I can achieve to count the occurences of a string by doing the following class / method :

private List<CountClass> CountCharacterOccurences(string theText)
{

    List<CountClass> theCountList = new();

    while (theText.Length > 0)
    {
        int cal = 0;
        for (int j = 0; j < theText.Length; j++)
            if (theText[0] == theText[j])
                cal++;

        theCountList.Add(new CountClass { Category = theText[0].ToString(), Count = cal });

        theText = theText.Replace(theText[0].ToString(), string.Empty);
    }

    return theCountList;
}

However, if my string contains Emojis, my logic does not work : it seems emojis are coded on 2 and/or more chars, so my "read the string by character" is wrong.

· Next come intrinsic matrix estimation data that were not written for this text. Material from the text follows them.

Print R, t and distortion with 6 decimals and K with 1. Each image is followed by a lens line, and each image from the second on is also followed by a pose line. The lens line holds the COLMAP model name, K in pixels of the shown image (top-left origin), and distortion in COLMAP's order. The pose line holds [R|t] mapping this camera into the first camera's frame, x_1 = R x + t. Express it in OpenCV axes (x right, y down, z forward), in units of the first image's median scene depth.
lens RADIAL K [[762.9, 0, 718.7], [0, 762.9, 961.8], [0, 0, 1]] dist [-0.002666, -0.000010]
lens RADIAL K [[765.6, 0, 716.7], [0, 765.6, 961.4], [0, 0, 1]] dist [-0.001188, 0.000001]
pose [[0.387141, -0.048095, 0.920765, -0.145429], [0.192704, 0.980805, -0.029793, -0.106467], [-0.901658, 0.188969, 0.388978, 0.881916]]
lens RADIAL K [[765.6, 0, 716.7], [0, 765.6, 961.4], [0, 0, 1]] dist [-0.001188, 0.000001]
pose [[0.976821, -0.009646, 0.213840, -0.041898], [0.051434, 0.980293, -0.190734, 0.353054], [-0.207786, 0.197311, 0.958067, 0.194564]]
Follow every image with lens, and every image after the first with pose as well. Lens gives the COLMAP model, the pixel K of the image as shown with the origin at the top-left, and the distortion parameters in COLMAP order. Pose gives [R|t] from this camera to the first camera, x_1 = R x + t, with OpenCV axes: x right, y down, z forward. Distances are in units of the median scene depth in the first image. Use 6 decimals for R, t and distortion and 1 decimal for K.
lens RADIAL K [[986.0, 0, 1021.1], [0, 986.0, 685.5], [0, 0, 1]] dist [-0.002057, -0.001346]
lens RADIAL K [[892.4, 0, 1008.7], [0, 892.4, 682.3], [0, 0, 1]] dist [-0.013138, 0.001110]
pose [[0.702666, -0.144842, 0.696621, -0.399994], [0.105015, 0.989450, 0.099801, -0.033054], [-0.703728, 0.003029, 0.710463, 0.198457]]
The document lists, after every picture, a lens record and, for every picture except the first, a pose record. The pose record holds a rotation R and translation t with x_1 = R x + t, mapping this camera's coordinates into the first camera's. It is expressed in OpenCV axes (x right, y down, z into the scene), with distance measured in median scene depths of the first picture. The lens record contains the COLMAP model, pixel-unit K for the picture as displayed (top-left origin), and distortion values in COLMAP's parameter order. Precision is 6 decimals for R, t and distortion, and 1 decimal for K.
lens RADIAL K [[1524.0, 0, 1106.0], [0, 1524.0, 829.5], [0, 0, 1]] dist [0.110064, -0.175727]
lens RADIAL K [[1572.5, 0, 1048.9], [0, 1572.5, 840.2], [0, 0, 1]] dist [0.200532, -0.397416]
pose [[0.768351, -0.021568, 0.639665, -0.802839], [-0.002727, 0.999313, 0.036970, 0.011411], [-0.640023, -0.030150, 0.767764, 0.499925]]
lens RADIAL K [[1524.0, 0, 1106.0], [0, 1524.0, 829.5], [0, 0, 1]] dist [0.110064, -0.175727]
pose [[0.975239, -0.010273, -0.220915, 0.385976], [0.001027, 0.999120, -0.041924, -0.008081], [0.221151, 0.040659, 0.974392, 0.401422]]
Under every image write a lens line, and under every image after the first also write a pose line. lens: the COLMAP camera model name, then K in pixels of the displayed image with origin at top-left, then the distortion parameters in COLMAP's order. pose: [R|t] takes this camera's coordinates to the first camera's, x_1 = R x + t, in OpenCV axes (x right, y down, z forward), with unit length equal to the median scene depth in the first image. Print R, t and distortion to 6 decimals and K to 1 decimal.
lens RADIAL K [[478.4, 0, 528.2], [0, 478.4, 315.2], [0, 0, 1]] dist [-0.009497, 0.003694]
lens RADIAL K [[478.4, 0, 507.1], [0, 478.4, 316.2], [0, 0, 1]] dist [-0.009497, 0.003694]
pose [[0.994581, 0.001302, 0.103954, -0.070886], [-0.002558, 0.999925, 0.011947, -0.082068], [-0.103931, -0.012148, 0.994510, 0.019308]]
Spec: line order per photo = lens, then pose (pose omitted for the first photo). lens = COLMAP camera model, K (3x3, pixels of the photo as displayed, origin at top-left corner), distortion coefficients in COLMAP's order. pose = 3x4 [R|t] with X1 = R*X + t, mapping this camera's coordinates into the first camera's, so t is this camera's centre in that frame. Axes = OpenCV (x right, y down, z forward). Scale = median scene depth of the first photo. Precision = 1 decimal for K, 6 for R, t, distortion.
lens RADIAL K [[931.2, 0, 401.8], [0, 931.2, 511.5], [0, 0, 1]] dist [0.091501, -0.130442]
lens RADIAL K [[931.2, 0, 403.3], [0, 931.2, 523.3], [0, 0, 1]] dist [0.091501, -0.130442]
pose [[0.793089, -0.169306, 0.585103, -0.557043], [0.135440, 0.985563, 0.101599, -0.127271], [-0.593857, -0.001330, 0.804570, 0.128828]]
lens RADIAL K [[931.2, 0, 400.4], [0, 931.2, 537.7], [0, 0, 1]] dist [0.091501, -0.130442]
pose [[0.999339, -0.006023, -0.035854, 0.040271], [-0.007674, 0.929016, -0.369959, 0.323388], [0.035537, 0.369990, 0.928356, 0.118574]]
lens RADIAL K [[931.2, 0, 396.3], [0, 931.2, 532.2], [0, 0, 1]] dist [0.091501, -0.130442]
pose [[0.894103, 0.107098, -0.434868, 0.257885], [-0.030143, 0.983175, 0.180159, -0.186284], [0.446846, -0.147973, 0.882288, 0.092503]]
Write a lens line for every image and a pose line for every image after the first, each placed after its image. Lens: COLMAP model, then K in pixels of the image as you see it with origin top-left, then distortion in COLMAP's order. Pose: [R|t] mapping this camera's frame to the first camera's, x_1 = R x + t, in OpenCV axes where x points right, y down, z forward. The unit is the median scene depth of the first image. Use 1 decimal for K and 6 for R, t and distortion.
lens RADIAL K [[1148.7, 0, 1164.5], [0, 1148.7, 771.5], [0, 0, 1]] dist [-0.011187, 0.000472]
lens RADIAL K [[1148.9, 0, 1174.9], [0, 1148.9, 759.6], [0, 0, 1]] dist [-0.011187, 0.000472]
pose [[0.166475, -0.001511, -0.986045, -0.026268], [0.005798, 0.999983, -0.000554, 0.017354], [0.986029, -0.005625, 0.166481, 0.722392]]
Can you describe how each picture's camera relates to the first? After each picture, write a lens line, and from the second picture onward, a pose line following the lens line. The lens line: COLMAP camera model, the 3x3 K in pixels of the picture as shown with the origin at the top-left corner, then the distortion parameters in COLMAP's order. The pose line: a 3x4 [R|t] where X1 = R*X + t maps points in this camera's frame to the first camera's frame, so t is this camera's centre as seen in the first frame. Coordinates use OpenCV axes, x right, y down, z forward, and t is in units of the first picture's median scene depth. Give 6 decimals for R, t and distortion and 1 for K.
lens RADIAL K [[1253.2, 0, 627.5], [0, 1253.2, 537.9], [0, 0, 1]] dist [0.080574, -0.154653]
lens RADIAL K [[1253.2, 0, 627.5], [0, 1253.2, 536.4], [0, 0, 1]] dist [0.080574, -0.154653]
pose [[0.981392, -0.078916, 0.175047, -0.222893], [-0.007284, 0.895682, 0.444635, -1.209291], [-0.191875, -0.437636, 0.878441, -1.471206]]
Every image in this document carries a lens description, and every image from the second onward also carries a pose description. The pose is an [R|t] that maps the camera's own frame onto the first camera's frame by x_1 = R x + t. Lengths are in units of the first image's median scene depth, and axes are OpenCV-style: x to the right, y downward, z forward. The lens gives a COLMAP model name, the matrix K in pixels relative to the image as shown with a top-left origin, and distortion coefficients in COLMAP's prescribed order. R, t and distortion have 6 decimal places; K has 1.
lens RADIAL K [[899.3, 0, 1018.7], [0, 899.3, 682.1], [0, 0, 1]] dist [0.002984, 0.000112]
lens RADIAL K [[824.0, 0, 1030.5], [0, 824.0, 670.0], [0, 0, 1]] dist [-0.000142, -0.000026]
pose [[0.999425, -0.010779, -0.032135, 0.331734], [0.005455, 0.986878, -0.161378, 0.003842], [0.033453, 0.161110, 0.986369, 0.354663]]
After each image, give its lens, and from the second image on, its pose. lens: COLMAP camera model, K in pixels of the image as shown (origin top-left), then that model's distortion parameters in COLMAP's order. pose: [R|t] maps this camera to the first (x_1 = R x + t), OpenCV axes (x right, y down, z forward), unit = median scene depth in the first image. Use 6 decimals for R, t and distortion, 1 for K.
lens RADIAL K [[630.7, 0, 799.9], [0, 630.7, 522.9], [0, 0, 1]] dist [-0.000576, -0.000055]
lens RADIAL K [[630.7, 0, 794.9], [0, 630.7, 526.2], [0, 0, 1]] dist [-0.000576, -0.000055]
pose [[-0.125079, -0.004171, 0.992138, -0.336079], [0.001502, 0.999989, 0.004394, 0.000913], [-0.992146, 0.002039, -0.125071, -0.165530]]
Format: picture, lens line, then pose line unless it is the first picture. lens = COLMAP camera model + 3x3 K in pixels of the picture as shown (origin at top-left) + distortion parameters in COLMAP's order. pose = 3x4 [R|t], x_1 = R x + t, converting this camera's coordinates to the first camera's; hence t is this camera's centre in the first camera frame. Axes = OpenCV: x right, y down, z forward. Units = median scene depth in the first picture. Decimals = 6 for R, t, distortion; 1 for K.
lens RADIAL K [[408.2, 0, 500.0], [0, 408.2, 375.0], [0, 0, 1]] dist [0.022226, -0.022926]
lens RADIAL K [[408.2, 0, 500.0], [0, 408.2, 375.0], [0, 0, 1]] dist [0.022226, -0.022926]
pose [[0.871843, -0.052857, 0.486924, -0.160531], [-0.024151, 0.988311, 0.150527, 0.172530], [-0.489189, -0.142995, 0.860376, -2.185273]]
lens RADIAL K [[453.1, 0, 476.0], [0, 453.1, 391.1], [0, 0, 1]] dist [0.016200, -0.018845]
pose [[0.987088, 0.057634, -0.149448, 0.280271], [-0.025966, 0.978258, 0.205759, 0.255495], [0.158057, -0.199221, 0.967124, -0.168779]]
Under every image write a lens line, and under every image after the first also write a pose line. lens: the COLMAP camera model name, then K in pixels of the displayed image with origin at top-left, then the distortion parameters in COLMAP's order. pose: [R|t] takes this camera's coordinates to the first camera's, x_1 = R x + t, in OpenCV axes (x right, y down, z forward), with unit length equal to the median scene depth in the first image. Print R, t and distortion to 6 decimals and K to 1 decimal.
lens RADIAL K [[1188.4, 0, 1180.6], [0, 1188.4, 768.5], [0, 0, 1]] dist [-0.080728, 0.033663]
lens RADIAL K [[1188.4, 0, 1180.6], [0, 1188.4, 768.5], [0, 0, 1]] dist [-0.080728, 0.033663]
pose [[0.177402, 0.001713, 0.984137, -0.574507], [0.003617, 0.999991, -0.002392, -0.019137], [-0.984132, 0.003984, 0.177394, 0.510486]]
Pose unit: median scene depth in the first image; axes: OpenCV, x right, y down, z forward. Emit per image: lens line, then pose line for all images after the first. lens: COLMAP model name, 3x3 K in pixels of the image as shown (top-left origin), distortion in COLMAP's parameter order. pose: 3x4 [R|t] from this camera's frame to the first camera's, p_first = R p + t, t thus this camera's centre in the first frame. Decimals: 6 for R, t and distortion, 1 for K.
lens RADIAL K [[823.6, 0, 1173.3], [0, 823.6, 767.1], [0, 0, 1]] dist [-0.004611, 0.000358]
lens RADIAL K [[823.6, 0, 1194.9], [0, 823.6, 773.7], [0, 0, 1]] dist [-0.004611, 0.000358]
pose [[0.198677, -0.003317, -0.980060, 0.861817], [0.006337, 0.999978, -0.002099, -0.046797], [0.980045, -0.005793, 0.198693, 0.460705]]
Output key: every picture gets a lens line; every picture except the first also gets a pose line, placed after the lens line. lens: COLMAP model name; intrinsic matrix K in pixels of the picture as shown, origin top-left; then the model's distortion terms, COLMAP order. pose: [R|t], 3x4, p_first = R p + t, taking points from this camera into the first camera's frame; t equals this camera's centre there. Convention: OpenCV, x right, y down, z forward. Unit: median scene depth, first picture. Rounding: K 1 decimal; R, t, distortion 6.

I'm able to identify / isolate in my string the emoji list using a RegEx, but this seems not useful.

Any help ? Thanks !

Solution

I assume you want to treat each grapheme cluster of the string as a separate character. A grapheme cluster is displayed as a single "unit" of text. In addition to single chars and surrogate pairs, this also includes things like emojis that are modified with skin tone modifiers, zero-width sequences, combining diacritics etc. This means that a "man with dark skin" emoji would be counted differently as a "man with light skin" emoji.

You can use StringInfo.GetTextElementEnumerator to iterate through the grapheme clusters:

using System.Globalization;

var dictionary = new Dictionary<string, int>();
var graphemeEnumerator = StringInfo.GetTextElementEnumerator("👨🏿👨🏿👨");
while(graphemeEnumerator.MoveNext()) {
    var grapheme = graphemeEnumerator.GetTextElement();
    if (dictionary.ContainsKey(grapheme)) {
        dictionary[grapheme]++;
    } else {
        dictionary.Add(grapheme, 1);
    }
}

// { [👨🏿, 2], [👨🏻, 1] }

You can then convert the dictionary into your CountClass if you want.

Note that Dmitry Bychenko's answer iterates over the runes (aka Unicode scalars) instead. For "👨🏿👨🏿👨", their answer will count 3 man emojis, 2 dark skin tone modifiers, and 1 light skin tone modifier.